Your favorite pot roast recipe?
Our second anniversary is coming up, and it occurred to me that I have never made my husband's favorite dish, pot roast. Can any Chowhounders share their favorite pot roast recipe?
And if you have recommendations for making the requisite gravy, those would be appreciated as well!
As always, many thanks in advance!
The America's Test Kitchen recipe - Pot Roast w/ Root Vegetables - is foolproof and very easy.
ATK , makes you register for the site in order to get the recipe - http://www.americastestkitchen.com/recipes/detail.php?docid=4775&extcode=M**ASCA00
But this is pretty much it without having to register for anything - http://www.mealsmatter.org/recipes-me...
The one I love right now has a dry rub for the meat before browning. One part dry mustard and paprika and thyme, half part salt, quarter part brown sugar and pepper. Brown that very well and then use onions, garlic, carrots and parsnips as your vegetables. Just water for cooking until fork tender. I never use flour, but just reduce the sauce once the meat and veggies are out and resting.
Um, I don't think I've ever used a recipe to make pot roast, but I'll try to outline my method.
Combine a few Tbsp flour with salt & pepper (maybe 2 tsp salt, 1/2 tsp pepper)
Take a 4-5 lb chuck roast and cover it with the seasoned flour mixture.
Heat a few Tbsp of oil in a heavy casserole on the stove.
Place the roast in the casserole and get it nice and brown on all sides.
While the meat is browning chop an onion and a few cloves of garlic.
When the meat is brown lower the heat, add the onion and garlic, and cook until they are translucent (5 minutes or so).
Add the liquid of your choice (wine, beer, tomato juice, beef stock will all work well) and some fresh thyme sprigs, maybe half a bunch or 6-8 sprigs.
Couple of bay leaves couldn't hurt.
Cover and simmer for 3 hours or so until almost done.
Add peeled carrots cut into largish pieces, peeled cippolini onions, celery, turnips, potatoes and any other vegetables that float your boat.
Cook on low heat until the vegetables are done.
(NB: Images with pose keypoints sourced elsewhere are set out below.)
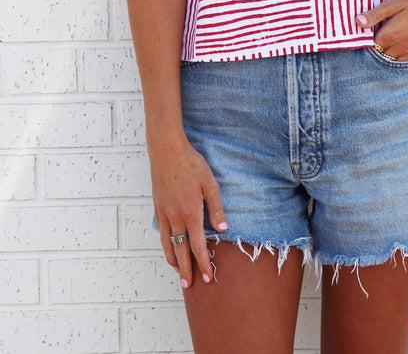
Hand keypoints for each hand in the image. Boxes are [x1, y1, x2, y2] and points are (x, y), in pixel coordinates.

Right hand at [150, 137, 228, 288]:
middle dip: (186, 269)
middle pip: (180, 251)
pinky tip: (168, 247)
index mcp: (191, 214)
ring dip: (173, 260)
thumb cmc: (191, 164)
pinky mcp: (157, 207)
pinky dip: (165, 245)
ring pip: (167, 244)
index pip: (198, 246)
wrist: (166, 151)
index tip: (208, 277)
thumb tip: (223, 228)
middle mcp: (175, 218)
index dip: (203, 263)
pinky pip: (161, 233)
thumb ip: (216, 208)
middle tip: (190, 285)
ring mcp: (163, 214)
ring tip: (178, 272)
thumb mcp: (210, 184)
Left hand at [355, 0, 407, 60]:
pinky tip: (406, 37)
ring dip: (390, 47)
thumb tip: (357, 22)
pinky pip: (405, 58)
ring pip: (393, 56)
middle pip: (381, 50)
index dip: (372, 31)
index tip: (377, 21)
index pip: (371, 41)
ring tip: (397, 29)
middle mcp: (400, 48)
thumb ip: (376, 14)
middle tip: (387, 23)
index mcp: (391, 35)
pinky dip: (401, 51)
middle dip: (381, 40)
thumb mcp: (396, 2)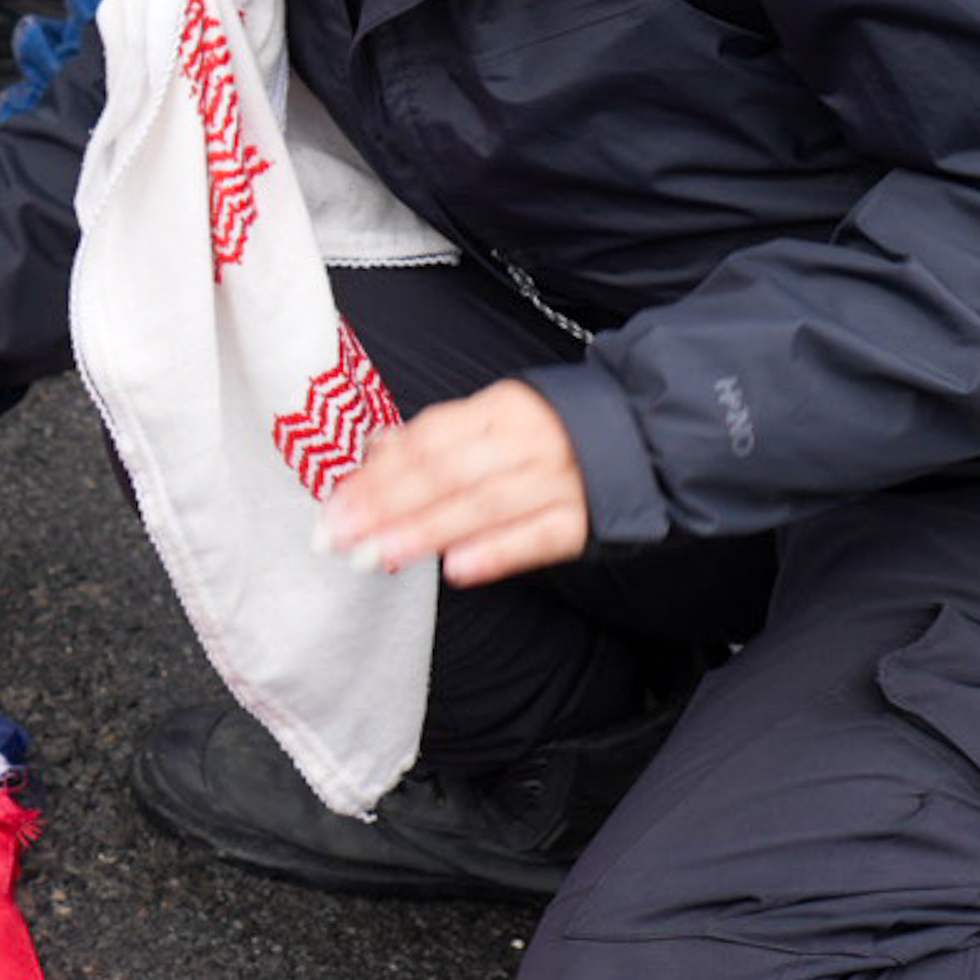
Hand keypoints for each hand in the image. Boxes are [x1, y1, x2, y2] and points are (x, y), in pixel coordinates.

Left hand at [314, 379, 587, 587]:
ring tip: (382, 553)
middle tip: (342, 536)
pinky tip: (457, 570)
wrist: (645, 437)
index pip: (430, 440)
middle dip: (389, 505)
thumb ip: (435, 438)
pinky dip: (498, 552)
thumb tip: (372, 451)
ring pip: (486, 504)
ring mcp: (561, 480)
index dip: (379, 473)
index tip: (334, 504)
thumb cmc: (548, 434)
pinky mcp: (586, 520)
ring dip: (428, 530)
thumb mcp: (493, 421)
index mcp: (501, 409)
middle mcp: (529, 440)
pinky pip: (539, 537)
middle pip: (449, 472)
You can either serve right away, or take the meat and vegetables out of the sauce and put everything in the refrigerator (separately). When the sauce has cooled spoon off the fat. Then put everything back into the same pot and heat it up for dinner.
There is no gravy making involved as the sauce makes itself
I put in the vegetables after the meat has cooked for three hours. I'd guess they'll take about a half an hour to cook, but it depends on what vegetables you're using and how they're cut. They're done when you can prick them easily with a sharp knife or fork.
I wouldn't add that much liquid at all. I probably start out with 1-1/2 to 2 cups, which should be enough to come up an inch or so, depending on the size of the pan. You may need to add more during the cooking time to maintain this level.
Use a slow cooker and you won't have to make the gravy as the gravy makes itself. Put 1/2 cup flour in the dry crock, add 1 tsp salt, stir in an 8-oz can tomato sauce so it doesn't lump, then add 2 cans of beer, the meat, and some peeled potatoes and onions and carrots. Some people like celery also, and a few portobello mushrooms make a nice brown gravy. Add water if needed to bring the liquid up to half-cover the meat and mostly cover the vegetables. A couple of bay leaves wouldn't hurt. Then cook it on Low for ten hours. PS if his mother didn't cook it with beer and you don't like that flavor you can use any combination of water, wine, tomato juice, V-8, and beef stock from the supermarket. When the potroast is done you should have LOTS of gravy---you might need to add a little liquid during the cooking period to keep the level up. You do not need to brown the meat; that is a folkloric myth. PPS If you are wondering what cut of meat to use, I recommend eye of the round of beef. Don't cook for less time or meat will be tough.